A previous email addressed the potential for borrowing on one’s life insurance policy; this one will address when such borrowing makes sense. As a reminder, only a policy that has cash value can be borrowed against. The amount available for loan is usually the cash surrender value less the next year’s premium plus the interest on the loan.
My philosophy is that the cash value should normally only be accessed for emergencies or opportunities. You don’t want to take a loan on your life insurance policy to fund your vacation or buy that big screen television you’ve always wanted. Remember, the death benefit will be reduced by any loan still outstanding at the time of death.
Emergencies can have a broad definition and will vary from person to person. A basic rule of financial planning is to have three to six months living expenses liquid, and yet a minority of people actually have that amount in liquid cash reserves. So absent the requisite liquidity, if the roof starts leaking or the vehicle needs a major repair, that would constitute an emergency.
Also falling under the emergency category is creating a loan feature to pay the premium (although this is sometimes used as a specific strategy). If cash flow is tight, the loan feature can be used to keep the coverage in force.
The opportunities I refer to involve income producing opportunities, such as buying a business or perhaps expanding a current business. If no other source of funds is available, it would certainly be appropriate to borrow on your life insurance policy to pursue such an opportunity.

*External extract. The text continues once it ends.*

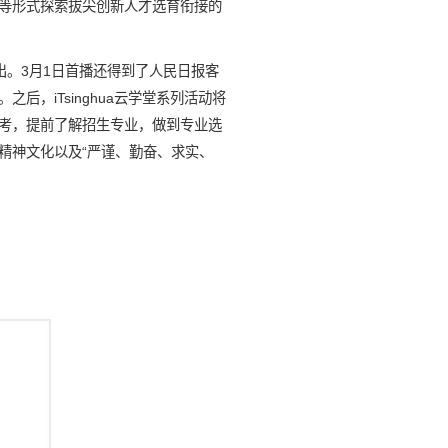
等形式探索拔尖创新人才选育衔接的
播出。3月1日首播还得到了人民日报客
，iTsinghua云学堂系列活动将
考，提前了解招生专业，做到专业选
精神文化以及“严谨、勤奋、求实、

There is a third scenario in which a policy loan could be useful, and that is in a period of disintermediation such as we experienced in the late ‘70s and early ‘80s. Insurance companies have tried to protect themselves from this scenario by changing the loan interest rate from fixed to variable, so that must be taken into consideration before trying to implement such a strategy.
The cash value of a permanent policy is available to the policy owner by way of loan. Although there are several situations where a policy loan is appropriate, careful consideration should be given before taking one, because the face amount of the policy is reduced by the amount of the loan (although it can be restored by repaying the loan).